Texto do documento ->
>>
Gosto particularmente, como humildificador de cabeceira, daquele e-mail em que o leitor, após analisar o que eu tinha escrito no jornal, nem se deu ao trabalho de gastar muito tempo para explicar seu desapontamento. Seco, quase um Graciliano Ramos, sintetizou o que achara em apenas uma palavra:“Desiste”. Tem sua elegância.
De vez em quando, dependendo da ira que move o leitor, do quão lamentável ele achou a perda de tempo com o texto que comprou na banca, a crítica é enviada com cópia para o ombudsman ou o diretor de redação. “Saudades do Rubem Braga”, dizia outro, também com aquele estilo certeiro de enviar o cronista ao colo do humildificador.
Eis que agora os novos meios digitais inventaram o mais demolidor dos humildificadores — a caixa de comentários. Os cristãos jogados aos leões no Coliseu, os torcedores do Vasco que entraram na arquibancada do Flamengo, os passageiros das vans do Rio — eles são uns felizardos. Apanha-se mais na caixa de comentários. Os estupradores que chegam aos presídios, os passageiros do metrô na hora do rush, os velhinhos na fila do INSS — eles não sabem que pode ser pior ainda.
A caixa de comentários é a nova praça de touros, sendo que as bandeirolas agora são cravadas a frio na corcova do sujeito que teve a desfaçatez de escrever suas ideias. É aquele link, no final de cada texto dos sites e blogs. O leitor clica em cima e imediatamente abre-se uma caixa em branco para ele encher de comentários. Serve o que vier à cabeça. O importante é meter bronca. Os jornais têm mecanismos de filtragem impedindo a postagem de palavrões. De resto, vale tudo. Em segundos, honras construídas com muito esforço por anos de trabalho são apedrejadas com o escarro mais grosseiro. É um corredor polonês — e este texto, que ainda nem foi lido na íntegra, já deve estar fazendo jus à impressionante sanha assassina que move os assinantes das caixas, o mais doloroso de todos os humildificadores.
Chico Buarque acabou de declarar que se achava amado, suas músicas eram cantadas por todos, os shows estavam cheios — até que seu site abriu uma caixa de comentários e ele percebeu. Era odiado. Chico se considerava um trabalhador honesto e de méritos, como o Pedro Pedreiro da música. Viu pelas frestas da caixa de comentários que não passava da nova Geni a ser apedrejada. Imagine-se, então, o que sofre um cronista de segunda.
A caixa de comentários é o novo tiro aos pombos, o saco de areia do boxe, a peteca dos militares no Posto 6 e o judas do Bolsonaro. Pancada neles. Eu acho mais civilizado o chute que o Anderson Silva deu no queixo do Victor Belfort. Estava nas regras, e Victor sabe quem chutou. Na caixa de comentários, escondido atrás de um nome-fantasia, alguém percebe que chegou a hora de brincar de videogame com uma cabeça que se deu ao trabalho de pensar — e, agora não mais num email particular, mas com a audiência de toda a internet, sai chutando o corpo estendido no chão das reputações alheias.
É uma das poucas unanimidades contemporâneas. Para quem escreve em caixa de comentários, ninguém presta. Jornalistas são todos uns ignorantes; músicos, uns velhos ultrapassados. Odeia-se. Parece que o sujeito ficou cansado de jogos de violência e vai ver outro site, mas continua atirando a esmo em qualquer coisa que se mexa. É a nova briga de rua, todo mundo batendo ao mesmo tempo, agora com o soco inglês transformado em verbo soez para cutucar o fígado alheio. Humildifica, mas não precisava cuspir.
O GLOBO, Rio de Janeiro, 04 jul. 2011. Segundo Caderno, p. 10, grifo nosso.
<<
Conjunto de dados ->
>>
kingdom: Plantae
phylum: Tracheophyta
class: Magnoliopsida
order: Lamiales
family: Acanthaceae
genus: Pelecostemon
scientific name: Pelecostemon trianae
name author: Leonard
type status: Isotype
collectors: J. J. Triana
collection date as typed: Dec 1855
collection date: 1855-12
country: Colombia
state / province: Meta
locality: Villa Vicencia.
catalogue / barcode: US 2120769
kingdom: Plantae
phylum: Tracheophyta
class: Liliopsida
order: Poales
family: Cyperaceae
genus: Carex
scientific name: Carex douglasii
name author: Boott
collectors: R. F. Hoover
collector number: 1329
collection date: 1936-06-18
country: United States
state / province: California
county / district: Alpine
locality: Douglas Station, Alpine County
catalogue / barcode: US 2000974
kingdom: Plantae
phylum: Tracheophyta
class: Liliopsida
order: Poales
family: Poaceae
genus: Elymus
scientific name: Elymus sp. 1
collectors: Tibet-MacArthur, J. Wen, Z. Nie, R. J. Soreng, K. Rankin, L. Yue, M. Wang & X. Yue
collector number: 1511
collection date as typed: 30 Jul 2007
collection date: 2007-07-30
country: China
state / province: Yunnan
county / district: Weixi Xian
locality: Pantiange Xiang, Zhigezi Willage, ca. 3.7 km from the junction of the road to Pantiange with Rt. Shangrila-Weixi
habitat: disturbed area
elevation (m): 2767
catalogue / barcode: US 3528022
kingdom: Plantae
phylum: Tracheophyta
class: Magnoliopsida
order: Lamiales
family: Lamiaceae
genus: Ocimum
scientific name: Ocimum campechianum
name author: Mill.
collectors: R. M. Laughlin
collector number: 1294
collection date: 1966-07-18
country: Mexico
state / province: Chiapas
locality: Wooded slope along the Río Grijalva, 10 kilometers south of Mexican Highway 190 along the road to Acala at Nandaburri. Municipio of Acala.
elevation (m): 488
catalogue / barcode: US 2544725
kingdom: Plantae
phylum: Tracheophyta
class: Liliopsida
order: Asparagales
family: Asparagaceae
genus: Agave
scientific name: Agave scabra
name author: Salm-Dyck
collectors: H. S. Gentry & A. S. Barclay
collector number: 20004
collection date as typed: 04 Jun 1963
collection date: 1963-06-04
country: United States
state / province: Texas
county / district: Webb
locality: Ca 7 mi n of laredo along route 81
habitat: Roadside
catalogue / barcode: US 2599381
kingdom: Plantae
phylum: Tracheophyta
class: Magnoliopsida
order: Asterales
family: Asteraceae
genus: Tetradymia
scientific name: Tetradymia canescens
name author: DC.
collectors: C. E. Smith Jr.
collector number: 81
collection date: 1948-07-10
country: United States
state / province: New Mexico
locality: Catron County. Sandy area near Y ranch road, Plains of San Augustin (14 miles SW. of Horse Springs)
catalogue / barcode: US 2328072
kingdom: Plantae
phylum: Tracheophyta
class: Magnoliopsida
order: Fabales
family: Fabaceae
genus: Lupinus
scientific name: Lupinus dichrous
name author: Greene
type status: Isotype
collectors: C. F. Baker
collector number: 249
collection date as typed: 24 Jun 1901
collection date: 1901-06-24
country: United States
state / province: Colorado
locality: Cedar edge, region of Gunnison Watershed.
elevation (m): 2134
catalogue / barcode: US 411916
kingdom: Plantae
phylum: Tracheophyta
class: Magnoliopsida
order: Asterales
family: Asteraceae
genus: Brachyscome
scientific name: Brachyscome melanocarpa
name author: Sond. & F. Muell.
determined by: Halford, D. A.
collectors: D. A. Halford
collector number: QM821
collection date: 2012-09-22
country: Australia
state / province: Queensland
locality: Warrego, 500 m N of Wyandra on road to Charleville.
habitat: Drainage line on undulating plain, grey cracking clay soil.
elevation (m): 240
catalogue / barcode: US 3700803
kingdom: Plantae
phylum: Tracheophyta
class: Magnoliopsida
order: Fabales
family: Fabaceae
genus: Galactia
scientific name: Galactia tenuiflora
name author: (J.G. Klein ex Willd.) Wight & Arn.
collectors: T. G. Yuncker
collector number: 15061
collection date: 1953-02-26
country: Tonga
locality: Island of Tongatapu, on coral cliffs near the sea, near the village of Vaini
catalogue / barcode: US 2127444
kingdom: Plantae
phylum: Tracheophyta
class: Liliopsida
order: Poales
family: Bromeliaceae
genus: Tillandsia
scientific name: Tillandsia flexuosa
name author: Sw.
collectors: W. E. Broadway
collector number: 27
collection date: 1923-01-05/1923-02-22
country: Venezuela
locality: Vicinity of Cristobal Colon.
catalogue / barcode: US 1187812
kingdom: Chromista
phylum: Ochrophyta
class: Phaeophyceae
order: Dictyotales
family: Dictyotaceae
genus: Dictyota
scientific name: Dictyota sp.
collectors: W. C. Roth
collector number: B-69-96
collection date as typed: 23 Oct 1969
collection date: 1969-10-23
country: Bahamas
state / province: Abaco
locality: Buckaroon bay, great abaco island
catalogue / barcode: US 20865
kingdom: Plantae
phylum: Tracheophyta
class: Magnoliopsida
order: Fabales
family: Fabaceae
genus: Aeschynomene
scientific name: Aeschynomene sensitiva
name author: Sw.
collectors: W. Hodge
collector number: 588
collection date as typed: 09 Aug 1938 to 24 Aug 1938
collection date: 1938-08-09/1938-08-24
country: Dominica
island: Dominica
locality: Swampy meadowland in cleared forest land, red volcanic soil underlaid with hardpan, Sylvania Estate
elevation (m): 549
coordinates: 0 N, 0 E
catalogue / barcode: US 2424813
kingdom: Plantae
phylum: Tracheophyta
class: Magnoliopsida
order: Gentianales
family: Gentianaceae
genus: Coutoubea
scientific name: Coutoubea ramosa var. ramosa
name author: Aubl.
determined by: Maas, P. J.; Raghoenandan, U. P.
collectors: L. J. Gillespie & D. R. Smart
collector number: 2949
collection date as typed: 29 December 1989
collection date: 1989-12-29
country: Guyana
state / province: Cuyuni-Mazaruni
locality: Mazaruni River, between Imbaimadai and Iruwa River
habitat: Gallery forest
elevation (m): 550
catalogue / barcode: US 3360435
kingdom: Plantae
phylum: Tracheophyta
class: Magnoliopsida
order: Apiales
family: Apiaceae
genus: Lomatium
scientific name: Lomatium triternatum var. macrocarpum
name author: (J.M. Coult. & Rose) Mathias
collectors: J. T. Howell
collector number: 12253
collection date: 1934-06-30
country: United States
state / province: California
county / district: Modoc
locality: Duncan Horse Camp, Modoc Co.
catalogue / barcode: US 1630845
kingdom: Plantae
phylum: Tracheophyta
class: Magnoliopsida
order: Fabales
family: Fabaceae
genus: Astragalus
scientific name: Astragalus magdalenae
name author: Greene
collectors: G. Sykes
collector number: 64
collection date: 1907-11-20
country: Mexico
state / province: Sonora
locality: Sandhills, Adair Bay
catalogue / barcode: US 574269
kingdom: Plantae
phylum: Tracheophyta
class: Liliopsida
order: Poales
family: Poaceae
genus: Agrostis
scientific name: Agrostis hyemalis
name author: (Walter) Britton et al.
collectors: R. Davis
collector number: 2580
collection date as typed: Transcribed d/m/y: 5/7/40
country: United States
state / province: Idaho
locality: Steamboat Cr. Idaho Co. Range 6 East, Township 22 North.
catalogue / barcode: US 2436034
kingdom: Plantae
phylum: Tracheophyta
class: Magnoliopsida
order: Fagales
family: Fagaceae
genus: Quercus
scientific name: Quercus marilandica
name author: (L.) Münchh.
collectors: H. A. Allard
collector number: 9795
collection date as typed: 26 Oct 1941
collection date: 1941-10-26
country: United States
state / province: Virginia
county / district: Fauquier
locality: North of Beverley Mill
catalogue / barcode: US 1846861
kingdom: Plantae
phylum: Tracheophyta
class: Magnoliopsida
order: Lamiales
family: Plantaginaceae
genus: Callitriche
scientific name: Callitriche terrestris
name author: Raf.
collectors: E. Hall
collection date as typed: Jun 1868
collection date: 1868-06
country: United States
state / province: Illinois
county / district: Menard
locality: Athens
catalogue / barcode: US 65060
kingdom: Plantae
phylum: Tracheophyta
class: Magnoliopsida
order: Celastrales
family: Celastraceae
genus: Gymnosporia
<<
Tarefa solicitada -> Transcreva fielmente o trecho do texto sobre as caixas de comentários que se inicia com as palavras "De vez em quando, dependendo" e se encerra em "ser pior ainda.".

Resposta à tarefa ->
De vez em quando, dependendo da ira que move o leitor, do quão lamentável ele achou a perda de tempo com o texto que comprou na banca, a crítica é enviada com cópia para o ombudsman ou o diretor de redação. “Saudades do Rubem Braga”, dizia outro, também com aquele estilo certeiro de enviar o cronista ao colo do humildificador.
Eis que agora os novos meios digitais inventaram o mais demolidor dos humildificadores — a caixa de comentários. Os cristãos jogados aos leões no Coliseu, os torcedores do Vasco que entraram na arquibancada do Flamengo, os passageiros das vans do Rio — eles são uns felizardos. Apanha-se mais na caixa de comentários. Os estupradores que chegam aos presídios, os passageiros do metrô na hora do rush, os velhinhos na fila do INSS — eles não sabem que pode ser pior ainda.